Yes, my JS architecture contains of single encapsulated modules. Each has
limited knowledge and know only about himself. However, each module is able
to throw events into Sandbox and those events are able to be listened by
other modules. Therefore, I am trying to find the most semantic and easier
way to name those events thrown by modules.
And I'm not sure, that event with a name "drop" semantically explains
itself, because there might be different drops in different modules.
Therefore, I have somehow to clarify at least drop holder to get understand
modules where something has been dropped.
After @Jareks email, I tried to do so:
sandbox.events.say({
name: "onIconDrop",
module: "Left icons holder"
data: {
"id": 3,
"coordinates": {
"x": 25,
"y": 69
}
}
});
When trying to explain module speech in text, looks quite understandable:
"icon has been dropped into Left icons holder".

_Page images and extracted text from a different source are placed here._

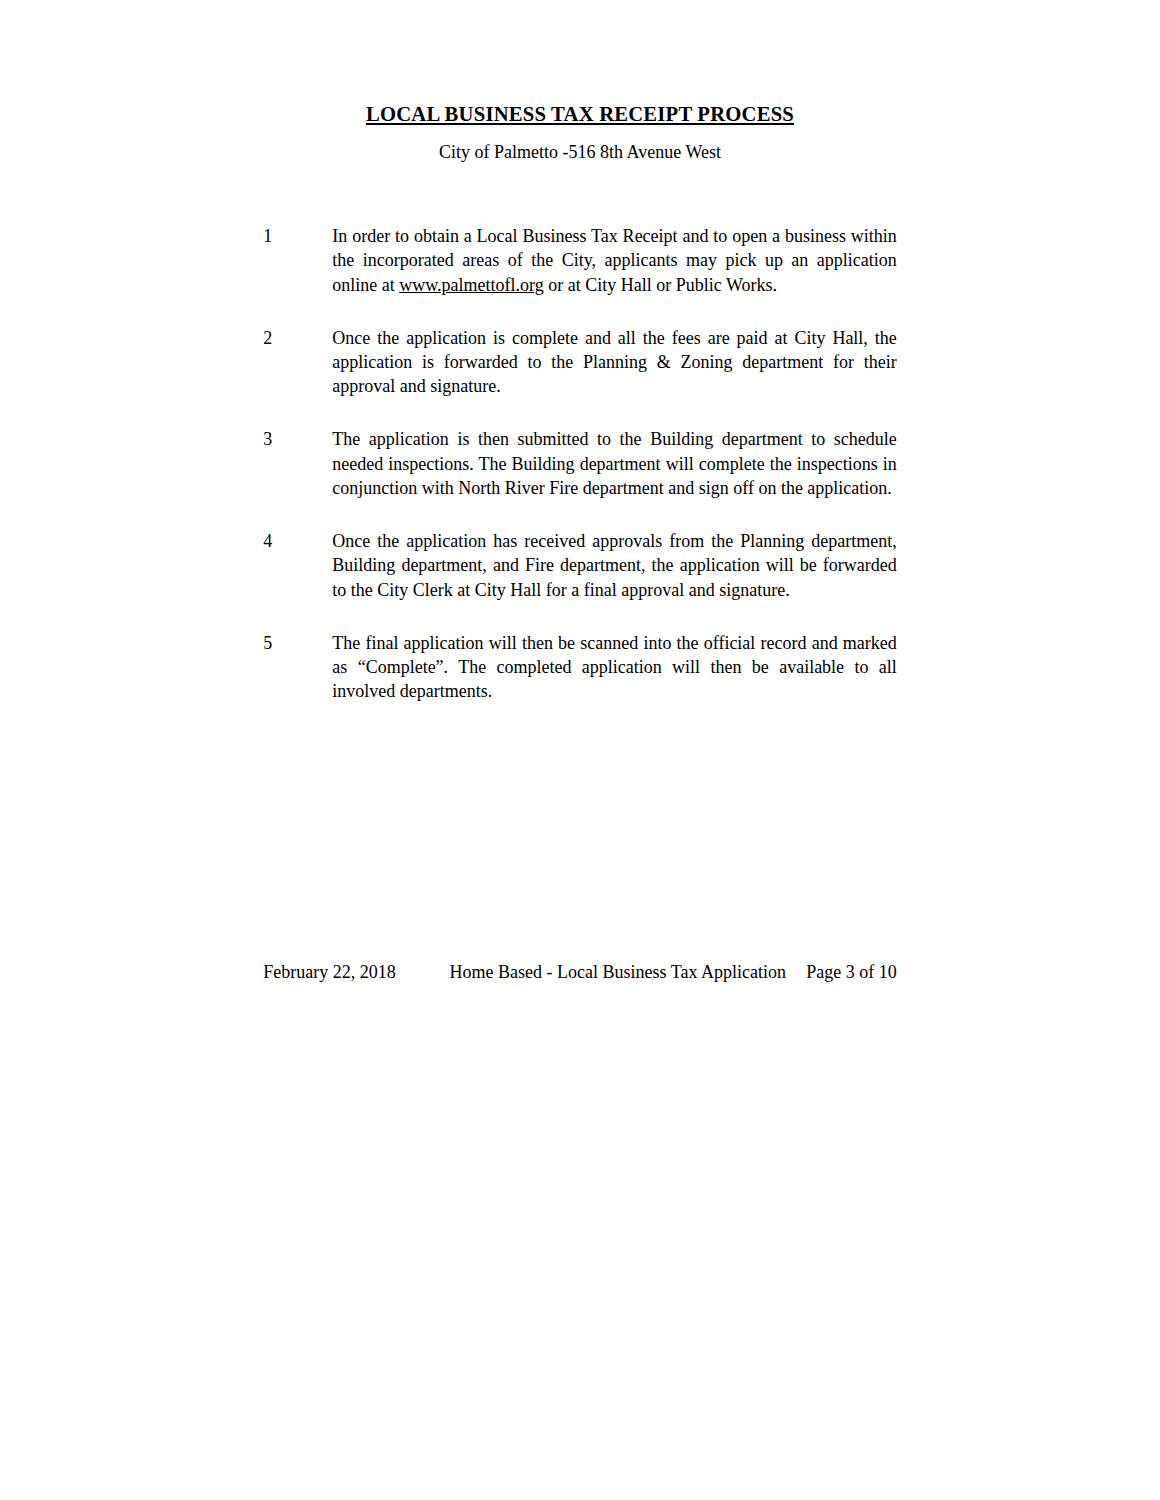LOCAL BUSINESS TAX RECEIPT PROCESS
City of Palmetto -516 8th Avenue West
1 In order to obtain a Local Business Tax Receipt and to open a business within the incorporated areas of the City, applicants may pick up an application online at www.palmettofl.org or at City Hall or Public Works.
2 Once the application is complete and all the fees are paid at City Hall, the application is forwarded to the Planning & Zoning department for their approval and signature.
3 The application is then submitted to the Building department to schedule needed inspections. The Building department will complete the inspections in conjunction with North River Fire department and sign off on the application.
4 Once the application has received approvals from the Planning department, Building department, and Fire department, the application will be forwarded to the City Clerk at City Hall for a final approval and signature.
5 The final application will then be scanned into the official record and marked as “Complete”. The completed application will then be available to all involved departments.
February 22, 2018
Home Based - Local Business Tax Application
Page 3 of 10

And here's how another module reads this event:
sandbox.events.listen({
name: "onIconDrop",
module: "Left icons holder"
}, function(event){
// do something
});
However, when saying in a simple language: "current module listens when icon
has been dropped to Left icons holder". And that's a point, that this
expands current module knowledge, what is wrong I think. Wrong, only if we
take modules encapsulated philosophy.
Now I'm really thinking, that event have to contain information not just
about event name, "drop" as an example. Because when you have 10 modules,
and there're several "drop" events said by different modules, you have to
clarify them somehow inside modules, which listens to them?! Otherwise, it's
get messy.
I'm still in doubt!
Nikita Sumeiko
On Mon, Aug 22, 2011 at 3:29 PM, Jarek Foksa <[email protected]> wrote:
>
> Well, there are several approaches to custom events.
>
> I was watching Nicholas's presentation long time ago, but if I recall
> correctly, his idea was to have single messaging bus (represented by
> sandbox object) that could be used for exchanging data between
> modules. In this pattern modules do not know about each other, so you
> can't "subscribe" to events fired by another module, you can only
> listen to the what is coming from sandbox object.
>
> Here is a link to the whole presentation:
> http://yuilibrary.com/theater/nicholas-zakas/zakas-architecture/
>
> On Mon, Aug 22, 2011 at 2:49 PM, Dmitry Pashkevich <[email protected]> wrote:
> > I may have missed the point but I don't think that event name should
contain
> > the name of the module or class that fires them. Because when you listen
to
> > the event you access the object that fires it anyway:
> > myButton.listenEvent('toggle', function() {...});
> > myDndManager.listenEvent('drop', function() {...});
> >
> > So why should I name events like 'DndManager->drop'? Even if you need to
> > dynamically determine the object that fired the event you can always
include
> > the object itself in event parameters:
> > this.fireEvent('drop', this, data)
> >
> > Also, are you trying to implement the pubsub model or the 'regular'
event
> > model where one object directly subscribes to events of another object?